Simon said:
Hallvard said:
Roman said:
typedef struct cmd
{
unsigned int Cmd;
unsigned int Code;
unsigned int Data[1];
} CMD;
(...)
This is conformant:
#include <stddef.h>
#include <stdlib.h>
...
CMD *foo = malloc(sizeof(CMD) + sizeof(unsigned int) * whatever);
...
unsigned int *data_ptr =
(unsigned int *)((char *)foo + offsetof(CMD, Data[0]));
use data_ptr[larger than 0];
and this is not:
unsigned int *data_ptr = foo->Data;
use data_ptr[larger than 0];
The reason is that the implementation is allowed to "know" that the
expression foo->Data is just a 1-element array, so accessing elements
beyond that via the 'Data' member of CMD can fail. The offsetof hack
avoids that, since it's just an address computation based on foo.
Nice try, but I don't think you're right.
The compiler knows that foo is a pointer to CMD. It knows the size of
CMD.
Sorry, you are starting off wrong right there. Converting a pointer too
CMD* does not tell the compiler that the pointed-to object is a CMD. If
it did, we could hardly cast pointers back and forth at all.
Basically, C objects must be _accessed_ via an expression which has the
effective type of the object. Just pointing to the object with a
pointer to a different type is OK. There are exceptions, including:
Malloced memory have no unambiguous declared type, so in this case the
effective type of the object is the type of whatever was last stored
there. Access via character types cancels the rules, more or less.
(This is C99 section 6.5 - but the above hack is most relevant in C90,
since that doesn't support 'int Data[];'. Oh well
Anyway, the upshot is that ((char*)data_ptr + anything) above just a
pointer to some memory, the compiler does _not_ know that the contents
is inside a CMD. An array bounds checking implementation can know the
size of the malloced block at runtime - it can use pointers which
consist of (pointer to start of object, offset, object length). And it
can construct such a pointer for Data[] when accessed as the Data
member. But (char*)foo + offsetof(...) avoids that.
OTOH, you may end up with the right conlusion after all.

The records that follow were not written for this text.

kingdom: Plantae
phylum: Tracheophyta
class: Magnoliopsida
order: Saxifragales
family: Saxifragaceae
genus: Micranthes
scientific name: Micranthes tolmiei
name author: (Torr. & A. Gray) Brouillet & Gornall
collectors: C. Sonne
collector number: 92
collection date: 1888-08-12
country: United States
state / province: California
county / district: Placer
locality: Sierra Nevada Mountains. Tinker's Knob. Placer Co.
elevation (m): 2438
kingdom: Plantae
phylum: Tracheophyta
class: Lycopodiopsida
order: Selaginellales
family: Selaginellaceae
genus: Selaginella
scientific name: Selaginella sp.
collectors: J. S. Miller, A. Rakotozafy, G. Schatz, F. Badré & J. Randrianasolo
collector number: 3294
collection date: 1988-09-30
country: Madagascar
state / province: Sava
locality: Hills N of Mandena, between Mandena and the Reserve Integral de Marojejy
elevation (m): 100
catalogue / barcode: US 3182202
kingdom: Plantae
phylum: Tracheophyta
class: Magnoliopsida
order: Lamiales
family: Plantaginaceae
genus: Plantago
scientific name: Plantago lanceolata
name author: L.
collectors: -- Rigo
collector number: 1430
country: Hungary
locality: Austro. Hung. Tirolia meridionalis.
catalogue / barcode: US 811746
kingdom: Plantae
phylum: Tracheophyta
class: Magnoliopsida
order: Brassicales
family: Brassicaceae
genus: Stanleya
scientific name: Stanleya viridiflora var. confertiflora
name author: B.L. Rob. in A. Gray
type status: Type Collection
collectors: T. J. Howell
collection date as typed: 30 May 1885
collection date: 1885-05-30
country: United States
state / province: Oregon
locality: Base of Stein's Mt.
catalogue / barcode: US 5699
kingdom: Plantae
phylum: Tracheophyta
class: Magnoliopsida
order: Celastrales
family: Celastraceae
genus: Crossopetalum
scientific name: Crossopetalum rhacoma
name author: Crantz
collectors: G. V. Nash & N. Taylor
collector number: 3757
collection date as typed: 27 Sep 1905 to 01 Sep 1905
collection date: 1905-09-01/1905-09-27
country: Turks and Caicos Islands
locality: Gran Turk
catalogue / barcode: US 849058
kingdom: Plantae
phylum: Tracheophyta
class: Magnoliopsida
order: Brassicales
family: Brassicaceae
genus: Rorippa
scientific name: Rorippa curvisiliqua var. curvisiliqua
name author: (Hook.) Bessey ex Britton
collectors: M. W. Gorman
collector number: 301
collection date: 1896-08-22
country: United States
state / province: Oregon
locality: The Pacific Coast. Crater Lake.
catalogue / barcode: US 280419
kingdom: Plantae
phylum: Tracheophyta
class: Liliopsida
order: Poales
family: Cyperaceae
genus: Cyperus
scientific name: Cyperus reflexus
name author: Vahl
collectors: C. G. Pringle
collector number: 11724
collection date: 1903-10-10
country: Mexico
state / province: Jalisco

If there is
padding behind Data[1] in the struct, and you assign a CMD to *foo, then
maybe the implementation is allowed to notice that data_ptr[1] is not a
valid object - and vice versa, if you assign to data_ptr[1] then *foo is
not valid. So maybe the "struct hack" strictly speaking is only valid
when Data[] has character type, since that cancels the rules. I don't
remember what the standard says about padding bytes, and I'm not up to
digging in standardese now.
There is an approach that is perhaps even more foolproof, and that is to
never associate the void pointer from malloc with the CMD type.
void *foo_void = malloc(sizeof(CMD) + sizeof(unsigned int) * whatever);
CMD *foo_CMD = foo_void;
Right idea, wrong problem
If my "conforming code" actually isn't,
then you can use a CMD* if you like, but not make the _malloced object_
start with a CMD. That is, use offsetof() to access all of CMD's
members, never use it directly. Also you couldn't assign it to a CMD.
Anyway, it gets ugly.
And I don't believe there could be any real alignment problems with
this, given that the compiler has guaranteed we can store at least one
unsigned int at the offset of Data.
Right.
On the other hand, perhaps there are alignment issues.
Nope. If you store the data where the compiler would have stored it,
and initially aligned well (like at the beginning of a malloced block),
then any resulting alignment problem must be because you are emulating a
compiler bug.
What if, when calculating the struct packing, the compiler packed the
members of CMD closer than is allowed for typical unsigned ints,
....then the struct used as an ordinary struct whose members are accesed
as ordinary struct members. So the compiler won't do that.
If I circumvent that system by applying the odd byte offset to a void
pointer from malloc, the compiler may not know that it needs to generate
code for an unaligned access, and thus it could fail at runtime.
If you deliberatly misalign your data, your code is buggy. The compiler
is not required to fix your bugs (as in, "generate code for an unaligned
access"). This is related to the hack with Data[] above.